Description of the task -> Copy each line of the entries beneath that contains the word "linecap".

[Data extracted from a collection]
§

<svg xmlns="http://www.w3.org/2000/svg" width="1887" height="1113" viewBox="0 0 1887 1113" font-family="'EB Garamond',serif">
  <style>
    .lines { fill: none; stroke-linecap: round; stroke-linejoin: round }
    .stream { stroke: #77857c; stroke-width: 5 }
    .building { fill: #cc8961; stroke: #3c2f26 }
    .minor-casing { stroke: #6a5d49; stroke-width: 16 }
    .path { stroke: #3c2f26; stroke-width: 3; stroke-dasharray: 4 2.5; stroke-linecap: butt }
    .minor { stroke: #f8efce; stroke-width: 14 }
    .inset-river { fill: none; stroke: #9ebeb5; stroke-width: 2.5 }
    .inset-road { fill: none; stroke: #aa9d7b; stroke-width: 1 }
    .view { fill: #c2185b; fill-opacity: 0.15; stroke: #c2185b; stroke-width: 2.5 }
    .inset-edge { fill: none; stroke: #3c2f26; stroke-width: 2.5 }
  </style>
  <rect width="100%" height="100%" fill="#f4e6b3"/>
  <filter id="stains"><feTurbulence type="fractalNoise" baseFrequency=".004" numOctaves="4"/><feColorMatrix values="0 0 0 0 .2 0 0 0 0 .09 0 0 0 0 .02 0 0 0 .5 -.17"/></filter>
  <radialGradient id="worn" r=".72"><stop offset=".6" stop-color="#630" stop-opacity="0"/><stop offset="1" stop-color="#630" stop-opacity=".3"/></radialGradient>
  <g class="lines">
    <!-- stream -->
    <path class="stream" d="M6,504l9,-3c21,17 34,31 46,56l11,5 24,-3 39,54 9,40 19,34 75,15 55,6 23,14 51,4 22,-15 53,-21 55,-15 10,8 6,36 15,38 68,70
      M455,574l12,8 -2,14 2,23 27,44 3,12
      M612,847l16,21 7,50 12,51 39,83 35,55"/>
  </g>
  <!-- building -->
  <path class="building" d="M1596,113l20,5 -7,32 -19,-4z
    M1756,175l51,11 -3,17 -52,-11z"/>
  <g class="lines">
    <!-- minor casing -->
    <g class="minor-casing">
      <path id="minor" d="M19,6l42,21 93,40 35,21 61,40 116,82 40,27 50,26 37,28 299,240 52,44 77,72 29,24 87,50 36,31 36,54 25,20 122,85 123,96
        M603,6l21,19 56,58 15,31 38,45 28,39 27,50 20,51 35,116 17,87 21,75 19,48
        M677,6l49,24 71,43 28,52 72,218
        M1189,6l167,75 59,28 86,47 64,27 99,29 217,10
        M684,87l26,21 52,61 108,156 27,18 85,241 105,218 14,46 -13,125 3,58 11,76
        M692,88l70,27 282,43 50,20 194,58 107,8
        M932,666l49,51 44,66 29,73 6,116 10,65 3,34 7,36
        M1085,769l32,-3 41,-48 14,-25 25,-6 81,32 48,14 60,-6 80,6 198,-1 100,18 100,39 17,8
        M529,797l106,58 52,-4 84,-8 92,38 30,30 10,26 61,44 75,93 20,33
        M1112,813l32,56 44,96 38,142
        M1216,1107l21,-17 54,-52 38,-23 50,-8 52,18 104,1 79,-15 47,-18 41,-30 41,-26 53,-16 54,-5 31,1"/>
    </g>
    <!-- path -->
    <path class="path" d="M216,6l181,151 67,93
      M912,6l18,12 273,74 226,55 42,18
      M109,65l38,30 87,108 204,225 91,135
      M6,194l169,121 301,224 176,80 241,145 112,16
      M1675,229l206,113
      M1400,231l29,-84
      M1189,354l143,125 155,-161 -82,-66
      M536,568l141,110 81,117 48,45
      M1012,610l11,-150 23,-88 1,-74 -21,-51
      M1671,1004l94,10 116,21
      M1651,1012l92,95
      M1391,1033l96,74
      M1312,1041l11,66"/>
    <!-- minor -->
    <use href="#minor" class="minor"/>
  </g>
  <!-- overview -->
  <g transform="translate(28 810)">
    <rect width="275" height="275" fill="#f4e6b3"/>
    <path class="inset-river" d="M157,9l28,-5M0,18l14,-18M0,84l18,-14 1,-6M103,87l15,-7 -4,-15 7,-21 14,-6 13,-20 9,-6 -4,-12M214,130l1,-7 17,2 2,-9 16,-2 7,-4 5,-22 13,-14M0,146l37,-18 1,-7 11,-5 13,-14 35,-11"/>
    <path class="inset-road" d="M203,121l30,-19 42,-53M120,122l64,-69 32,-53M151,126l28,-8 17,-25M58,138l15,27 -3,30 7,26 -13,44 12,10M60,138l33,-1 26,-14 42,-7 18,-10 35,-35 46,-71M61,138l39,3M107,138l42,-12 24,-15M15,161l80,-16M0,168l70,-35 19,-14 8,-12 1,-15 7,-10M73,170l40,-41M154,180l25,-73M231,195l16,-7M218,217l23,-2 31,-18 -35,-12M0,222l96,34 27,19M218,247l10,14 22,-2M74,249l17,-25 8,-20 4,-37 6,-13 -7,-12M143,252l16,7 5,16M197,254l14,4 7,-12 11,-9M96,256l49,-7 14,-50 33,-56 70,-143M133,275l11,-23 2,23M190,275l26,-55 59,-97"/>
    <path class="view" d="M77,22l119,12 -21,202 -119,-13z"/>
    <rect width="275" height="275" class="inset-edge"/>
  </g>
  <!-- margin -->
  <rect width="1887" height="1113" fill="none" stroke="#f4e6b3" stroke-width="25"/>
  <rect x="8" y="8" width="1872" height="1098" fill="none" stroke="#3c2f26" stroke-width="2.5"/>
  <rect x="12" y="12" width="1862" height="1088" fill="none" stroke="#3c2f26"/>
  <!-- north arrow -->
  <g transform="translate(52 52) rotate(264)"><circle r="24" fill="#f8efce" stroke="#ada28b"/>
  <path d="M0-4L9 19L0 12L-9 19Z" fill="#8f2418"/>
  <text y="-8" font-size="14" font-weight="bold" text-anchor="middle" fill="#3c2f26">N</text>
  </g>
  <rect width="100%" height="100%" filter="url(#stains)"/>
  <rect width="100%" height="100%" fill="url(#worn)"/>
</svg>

§

Solved exercise ->
    .lines { fill: none; stroke-linecap: round; stroke-linejoin: round }
    .path { stroke: #3c2f26; stroke-width: 3; stroke-dasharray: 4 2.5; stroke-linecap: butt }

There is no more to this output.